Microsoft's Shared-Source defeats Trustworthy Computing
Security through obscurity only works to a point
Opinion The recent leak of Windows source code onto the Web has made a lot of people jumpy. According to MS news blog Bink.nu, the company has already discovered at least one downloader and sent him a nastygram. If this is true, it indicates an aggressive response back in Redmond, a scrambling to plug the leaks and intimidate in the curious RIAA-style.
It should surprise no one that the proverbial chickens have come home to roost. Microsoft's security is in part a function of keeping its source code out of the wrong hands. Thus the Shared Source gimmick is in direct conflict with that portion of the company's Trustworthy Computing gimmick that depends on secrecy.
No one wants malicious coders to get their hands on enough of the Windows source to accelerate development of the never-ending torrent of novel exploits already coming out on a weekly basis.
Keeping the code under lock and key is a brake on exploit development: it works simply by making the process more difficult. But by sharing it with numerous partners, the company also makes it more difficult to keep the lid on. Shared Source means that future leaks are inevitable.
And these leaks have consequences. It took only a few days for a computer enthusiast to find a simple exploit against IE 5 based on the leaked code.
It wasn't a terribly important one; but it was, the enthusiast claimed, based on a quick review of the code. More serious exploits may yet be found in the code now circulating, or not as the case may be. But the next time source code is stolen or accidentally released - and it will happen - there might be widespread and very serious security implications.
Deep in the Bowels of Redmond
Consider that the 'recent' ASN.1 vulnerability needed six months to be fixed. The problem was not so much Microsoft's bureaucratic inertia, but the fact that the flaw was located deep in the bowels of Windows.

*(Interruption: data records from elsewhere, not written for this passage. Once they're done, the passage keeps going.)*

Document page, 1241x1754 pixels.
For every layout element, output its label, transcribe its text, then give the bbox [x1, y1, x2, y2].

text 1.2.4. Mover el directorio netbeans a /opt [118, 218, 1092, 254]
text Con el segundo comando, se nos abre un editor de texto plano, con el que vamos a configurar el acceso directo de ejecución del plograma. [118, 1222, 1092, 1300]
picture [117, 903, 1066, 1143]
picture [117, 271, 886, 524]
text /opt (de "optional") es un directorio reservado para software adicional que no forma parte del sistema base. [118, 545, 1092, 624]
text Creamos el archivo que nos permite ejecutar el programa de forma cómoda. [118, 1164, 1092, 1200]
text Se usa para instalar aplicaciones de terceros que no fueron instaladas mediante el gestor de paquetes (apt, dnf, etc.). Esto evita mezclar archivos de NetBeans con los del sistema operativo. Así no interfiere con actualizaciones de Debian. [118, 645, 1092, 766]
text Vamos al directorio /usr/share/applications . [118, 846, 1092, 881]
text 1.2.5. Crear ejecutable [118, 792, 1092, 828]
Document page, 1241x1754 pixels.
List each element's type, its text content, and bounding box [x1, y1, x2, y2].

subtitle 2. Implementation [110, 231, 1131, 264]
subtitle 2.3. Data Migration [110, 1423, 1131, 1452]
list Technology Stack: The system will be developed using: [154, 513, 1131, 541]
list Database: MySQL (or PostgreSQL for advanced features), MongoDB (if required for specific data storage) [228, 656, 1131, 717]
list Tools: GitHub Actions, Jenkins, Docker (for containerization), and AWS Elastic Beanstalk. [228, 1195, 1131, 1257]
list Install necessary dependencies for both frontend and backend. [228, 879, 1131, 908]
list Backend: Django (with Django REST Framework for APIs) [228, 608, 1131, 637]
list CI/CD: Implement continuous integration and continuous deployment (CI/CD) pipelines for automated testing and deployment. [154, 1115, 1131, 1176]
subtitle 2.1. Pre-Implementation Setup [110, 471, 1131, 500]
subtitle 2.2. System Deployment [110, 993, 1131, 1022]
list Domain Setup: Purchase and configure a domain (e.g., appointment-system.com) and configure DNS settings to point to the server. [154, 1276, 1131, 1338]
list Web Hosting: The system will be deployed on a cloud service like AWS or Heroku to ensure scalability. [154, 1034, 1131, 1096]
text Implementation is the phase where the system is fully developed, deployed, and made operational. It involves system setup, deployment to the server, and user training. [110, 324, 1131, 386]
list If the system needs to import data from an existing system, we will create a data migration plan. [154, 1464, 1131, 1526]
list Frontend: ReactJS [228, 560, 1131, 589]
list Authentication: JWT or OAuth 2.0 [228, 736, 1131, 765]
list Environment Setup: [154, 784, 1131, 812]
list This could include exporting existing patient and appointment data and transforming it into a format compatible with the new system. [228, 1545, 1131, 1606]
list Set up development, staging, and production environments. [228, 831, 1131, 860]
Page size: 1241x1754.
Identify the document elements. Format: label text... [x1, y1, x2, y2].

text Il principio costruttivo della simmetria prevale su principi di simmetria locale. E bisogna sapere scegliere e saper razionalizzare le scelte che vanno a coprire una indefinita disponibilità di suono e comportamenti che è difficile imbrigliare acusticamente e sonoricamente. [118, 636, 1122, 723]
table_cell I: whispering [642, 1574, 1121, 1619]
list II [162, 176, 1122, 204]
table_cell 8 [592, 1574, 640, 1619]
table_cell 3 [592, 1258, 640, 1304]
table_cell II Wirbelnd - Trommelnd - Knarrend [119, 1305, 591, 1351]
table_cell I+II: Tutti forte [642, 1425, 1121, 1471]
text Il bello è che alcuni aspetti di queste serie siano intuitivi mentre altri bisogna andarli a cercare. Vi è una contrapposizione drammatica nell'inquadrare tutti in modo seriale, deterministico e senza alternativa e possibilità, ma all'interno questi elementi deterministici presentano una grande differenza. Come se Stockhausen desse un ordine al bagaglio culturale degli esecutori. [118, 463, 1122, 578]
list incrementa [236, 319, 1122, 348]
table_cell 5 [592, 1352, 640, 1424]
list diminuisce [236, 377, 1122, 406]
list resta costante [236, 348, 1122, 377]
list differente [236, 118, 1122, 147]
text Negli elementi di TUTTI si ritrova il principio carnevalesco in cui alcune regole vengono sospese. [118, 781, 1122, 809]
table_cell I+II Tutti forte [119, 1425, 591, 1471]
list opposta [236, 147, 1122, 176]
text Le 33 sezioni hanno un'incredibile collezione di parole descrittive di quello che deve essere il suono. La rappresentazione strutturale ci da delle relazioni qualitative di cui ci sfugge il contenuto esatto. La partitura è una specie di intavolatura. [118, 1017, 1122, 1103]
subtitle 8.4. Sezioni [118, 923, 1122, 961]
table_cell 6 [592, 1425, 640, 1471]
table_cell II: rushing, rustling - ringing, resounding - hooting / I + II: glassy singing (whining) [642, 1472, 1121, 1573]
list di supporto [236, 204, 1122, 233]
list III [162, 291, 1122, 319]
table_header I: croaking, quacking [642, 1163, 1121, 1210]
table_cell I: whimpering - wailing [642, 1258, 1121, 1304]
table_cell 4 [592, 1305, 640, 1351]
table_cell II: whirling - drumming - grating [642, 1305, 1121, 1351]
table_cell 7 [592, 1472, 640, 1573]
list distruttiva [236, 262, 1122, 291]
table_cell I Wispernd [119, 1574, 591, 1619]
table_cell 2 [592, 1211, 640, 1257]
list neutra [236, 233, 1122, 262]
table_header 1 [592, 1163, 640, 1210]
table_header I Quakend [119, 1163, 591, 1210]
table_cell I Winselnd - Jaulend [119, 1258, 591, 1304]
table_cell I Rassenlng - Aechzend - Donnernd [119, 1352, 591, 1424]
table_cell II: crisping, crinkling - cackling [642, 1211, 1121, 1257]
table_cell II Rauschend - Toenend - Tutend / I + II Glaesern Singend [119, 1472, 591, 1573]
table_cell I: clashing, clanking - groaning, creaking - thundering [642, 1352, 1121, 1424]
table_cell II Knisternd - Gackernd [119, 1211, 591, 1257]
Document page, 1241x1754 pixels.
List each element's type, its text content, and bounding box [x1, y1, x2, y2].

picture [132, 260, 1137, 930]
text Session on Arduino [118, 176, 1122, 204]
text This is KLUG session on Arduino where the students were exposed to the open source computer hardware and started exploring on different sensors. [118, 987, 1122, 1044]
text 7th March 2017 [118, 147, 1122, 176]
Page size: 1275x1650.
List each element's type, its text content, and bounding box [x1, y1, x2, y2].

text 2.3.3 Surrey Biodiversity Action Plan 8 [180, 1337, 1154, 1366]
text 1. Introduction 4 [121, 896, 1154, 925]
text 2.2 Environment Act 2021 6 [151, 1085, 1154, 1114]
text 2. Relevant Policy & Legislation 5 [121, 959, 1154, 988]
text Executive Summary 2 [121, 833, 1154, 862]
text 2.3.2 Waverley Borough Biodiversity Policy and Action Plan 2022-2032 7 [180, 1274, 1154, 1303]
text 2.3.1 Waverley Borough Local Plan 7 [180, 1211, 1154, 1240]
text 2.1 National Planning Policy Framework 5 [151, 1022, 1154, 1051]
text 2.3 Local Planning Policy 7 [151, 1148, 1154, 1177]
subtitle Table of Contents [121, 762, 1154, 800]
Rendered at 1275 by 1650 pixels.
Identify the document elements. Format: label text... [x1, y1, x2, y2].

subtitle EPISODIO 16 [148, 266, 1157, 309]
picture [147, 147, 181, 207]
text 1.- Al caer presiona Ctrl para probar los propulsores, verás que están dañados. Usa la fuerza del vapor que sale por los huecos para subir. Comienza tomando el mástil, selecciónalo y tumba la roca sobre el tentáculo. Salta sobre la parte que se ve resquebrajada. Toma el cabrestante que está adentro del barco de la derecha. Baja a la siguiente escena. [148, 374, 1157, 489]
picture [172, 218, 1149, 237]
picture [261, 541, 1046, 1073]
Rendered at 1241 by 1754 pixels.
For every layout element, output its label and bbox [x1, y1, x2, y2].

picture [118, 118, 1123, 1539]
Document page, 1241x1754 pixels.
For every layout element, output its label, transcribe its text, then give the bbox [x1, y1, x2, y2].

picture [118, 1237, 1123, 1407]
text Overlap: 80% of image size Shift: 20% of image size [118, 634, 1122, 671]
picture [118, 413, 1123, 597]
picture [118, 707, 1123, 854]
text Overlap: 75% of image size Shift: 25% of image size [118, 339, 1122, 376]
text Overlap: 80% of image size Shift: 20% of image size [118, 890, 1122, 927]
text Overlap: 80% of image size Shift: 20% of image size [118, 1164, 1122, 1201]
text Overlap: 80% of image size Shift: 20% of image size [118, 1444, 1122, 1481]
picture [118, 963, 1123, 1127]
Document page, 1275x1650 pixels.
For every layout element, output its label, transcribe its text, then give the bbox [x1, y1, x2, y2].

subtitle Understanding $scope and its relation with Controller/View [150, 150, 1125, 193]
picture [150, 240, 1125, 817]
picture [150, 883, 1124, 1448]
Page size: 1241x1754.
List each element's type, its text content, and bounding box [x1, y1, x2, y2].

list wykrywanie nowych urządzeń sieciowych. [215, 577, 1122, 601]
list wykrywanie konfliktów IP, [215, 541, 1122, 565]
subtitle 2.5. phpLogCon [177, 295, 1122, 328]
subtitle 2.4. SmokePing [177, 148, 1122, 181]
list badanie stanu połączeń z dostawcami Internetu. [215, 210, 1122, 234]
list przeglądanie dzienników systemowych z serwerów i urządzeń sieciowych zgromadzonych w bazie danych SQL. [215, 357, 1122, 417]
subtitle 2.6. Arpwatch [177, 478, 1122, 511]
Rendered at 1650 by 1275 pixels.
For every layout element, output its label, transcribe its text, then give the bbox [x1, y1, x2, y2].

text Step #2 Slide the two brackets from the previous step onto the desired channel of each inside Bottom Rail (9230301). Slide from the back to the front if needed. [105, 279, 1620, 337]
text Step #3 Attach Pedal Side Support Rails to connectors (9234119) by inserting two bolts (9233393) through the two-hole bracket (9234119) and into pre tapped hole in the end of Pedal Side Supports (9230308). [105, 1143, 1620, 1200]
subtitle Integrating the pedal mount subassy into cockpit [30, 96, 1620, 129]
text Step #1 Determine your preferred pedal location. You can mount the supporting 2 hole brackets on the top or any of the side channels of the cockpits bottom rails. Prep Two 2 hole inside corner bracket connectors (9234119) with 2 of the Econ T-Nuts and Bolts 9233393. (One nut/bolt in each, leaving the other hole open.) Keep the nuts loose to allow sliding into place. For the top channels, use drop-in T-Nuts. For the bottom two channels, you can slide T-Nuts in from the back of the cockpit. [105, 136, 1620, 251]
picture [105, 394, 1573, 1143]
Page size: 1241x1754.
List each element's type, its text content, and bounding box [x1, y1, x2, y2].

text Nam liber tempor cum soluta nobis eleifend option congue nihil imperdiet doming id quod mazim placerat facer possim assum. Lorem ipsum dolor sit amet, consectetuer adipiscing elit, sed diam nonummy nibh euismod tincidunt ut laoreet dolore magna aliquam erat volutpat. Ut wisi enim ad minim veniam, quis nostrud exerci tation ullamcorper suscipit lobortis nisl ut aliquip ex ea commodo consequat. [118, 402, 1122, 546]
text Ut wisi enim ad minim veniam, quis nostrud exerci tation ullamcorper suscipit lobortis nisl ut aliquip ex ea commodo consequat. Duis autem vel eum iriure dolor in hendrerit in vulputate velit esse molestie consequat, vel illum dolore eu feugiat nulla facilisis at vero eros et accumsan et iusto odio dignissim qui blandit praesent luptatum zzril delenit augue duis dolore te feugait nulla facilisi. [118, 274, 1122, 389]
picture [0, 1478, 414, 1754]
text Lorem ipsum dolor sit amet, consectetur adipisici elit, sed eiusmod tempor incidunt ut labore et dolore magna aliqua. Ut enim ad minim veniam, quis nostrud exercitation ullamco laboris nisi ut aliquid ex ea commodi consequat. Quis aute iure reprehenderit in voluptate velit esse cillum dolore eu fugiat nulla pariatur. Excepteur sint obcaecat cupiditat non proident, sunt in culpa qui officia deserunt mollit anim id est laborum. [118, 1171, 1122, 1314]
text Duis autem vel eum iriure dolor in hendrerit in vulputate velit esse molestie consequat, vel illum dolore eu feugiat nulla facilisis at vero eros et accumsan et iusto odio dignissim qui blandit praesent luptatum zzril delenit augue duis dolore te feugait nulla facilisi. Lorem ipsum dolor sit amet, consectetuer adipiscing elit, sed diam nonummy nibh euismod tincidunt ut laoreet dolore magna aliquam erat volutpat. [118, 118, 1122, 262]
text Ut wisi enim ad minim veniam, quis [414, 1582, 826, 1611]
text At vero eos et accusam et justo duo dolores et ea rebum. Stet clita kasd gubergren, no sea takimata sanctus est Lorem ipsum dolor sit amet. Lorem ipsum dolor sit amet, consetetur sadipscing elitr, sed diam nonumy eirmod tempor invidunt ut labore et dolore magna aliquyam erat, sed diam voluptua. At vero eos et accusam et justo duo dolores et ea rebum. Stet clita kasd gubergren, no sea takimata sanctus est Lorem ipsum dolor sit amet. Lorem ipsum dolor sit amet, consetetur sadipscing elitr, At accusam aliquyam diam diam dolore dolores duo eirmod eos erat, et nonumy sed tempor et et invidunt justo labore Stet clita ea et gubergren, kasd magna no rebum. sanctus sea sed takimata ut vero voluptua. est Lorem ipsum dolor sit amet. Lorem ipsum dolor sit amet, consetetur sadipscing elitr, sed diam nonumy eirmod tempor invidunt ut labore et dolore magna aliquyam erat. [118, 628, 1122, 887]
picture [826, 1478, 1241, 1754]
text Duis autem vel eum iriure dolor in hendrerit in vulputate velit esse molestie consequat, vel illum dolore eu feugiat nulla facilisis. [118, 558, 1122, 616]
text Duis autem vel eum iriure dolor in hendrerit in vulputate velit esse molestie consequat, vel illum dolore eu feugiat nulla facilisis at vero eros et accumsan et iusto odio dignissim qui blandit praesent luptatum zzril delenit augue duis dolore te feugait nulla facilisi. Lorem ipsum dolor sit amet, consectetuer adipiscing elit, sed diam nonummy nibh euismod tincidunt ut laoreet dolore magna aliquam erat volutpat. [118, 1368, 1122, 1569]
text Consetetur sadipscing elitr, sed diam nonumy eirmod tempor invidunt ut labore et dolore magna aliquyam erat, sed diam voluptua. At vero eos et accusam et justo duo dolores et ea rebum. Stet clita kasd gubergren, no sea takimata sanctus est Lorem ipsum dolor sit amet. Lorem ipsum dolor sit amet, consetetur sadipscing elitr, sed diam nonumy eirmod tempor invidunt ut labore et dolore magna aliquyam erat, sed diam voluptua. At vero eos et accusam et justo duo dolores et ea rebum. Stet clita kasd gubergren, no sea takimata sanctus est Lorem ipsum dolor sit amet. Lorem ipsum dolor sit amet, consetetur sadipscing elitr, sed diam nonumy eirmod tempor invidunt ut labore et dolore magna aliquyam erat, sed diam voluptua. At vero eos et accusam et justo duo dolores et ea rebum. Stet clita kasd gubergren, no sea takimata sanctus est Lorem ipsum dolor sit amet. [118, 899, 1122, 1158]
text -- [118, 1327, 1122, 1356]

It was difficult to fix because it affected many interdependent components. Microsoft's penchant for system integration and interdependence is itself an obstacle to developing patches that work properly and don't break other things.
It's no wonder the company is jumpy. Its nightmare consists of a dual threat: first, that more source code will leak and lead to the discovery of a serious exploit, and second, that the problem (like the ASN.1 bug) will be so deeply rooted in the system that patching it will require months of work. It is reasonable to foresee a situation in which millions of Windows boxes would be susceptible to an exploit that can't be patched adequately for many months.
It could happen as a result of the recent code leak, or we might have to wait for the next blunder. But it will happen: it's only a matter of time.
But if (perhaps in some alternate universe) Microsoft products were open source, the need to maintain secrecy would be eliminated, and with it, a significant source of anxiety. But that's not an option.
Security through obscurity can work in some situations, but only so long as obscurity is maintained. If I bury money in my yard, it will remain safe so long as I don't tell anyone about it, and so long as some accident doesn't reveal it. If you go down that path, you have got to stay on it, and that's difficult under the best of circumstances because accidents do happen.
Microsoft's mistake is trying to have it both ways. It wants to keep the code under wraps, yet share parts of it with big clients and partners whom it hopes it can trust. But some trustees will be unscrupulous while others will be incompetent, and occasional failures in obscurity are inevitable. As Poor Richard's Almanac noted many years ago, "three can keep a secret if two of them are dead."
The security of MS products, bad as it is, will only be degraded further so long as the company relies on keeping its source code secret, while at the same time sharing it with hundreds of 'select' outsiders. This is a contradictory approach. It simply can't be made to work over the long term.
Unfortunately, at this point, there is no solution. The code can't be put back in the box. This is simply a bad decision that the company has made, the consequences of which have yet to be felt firmly.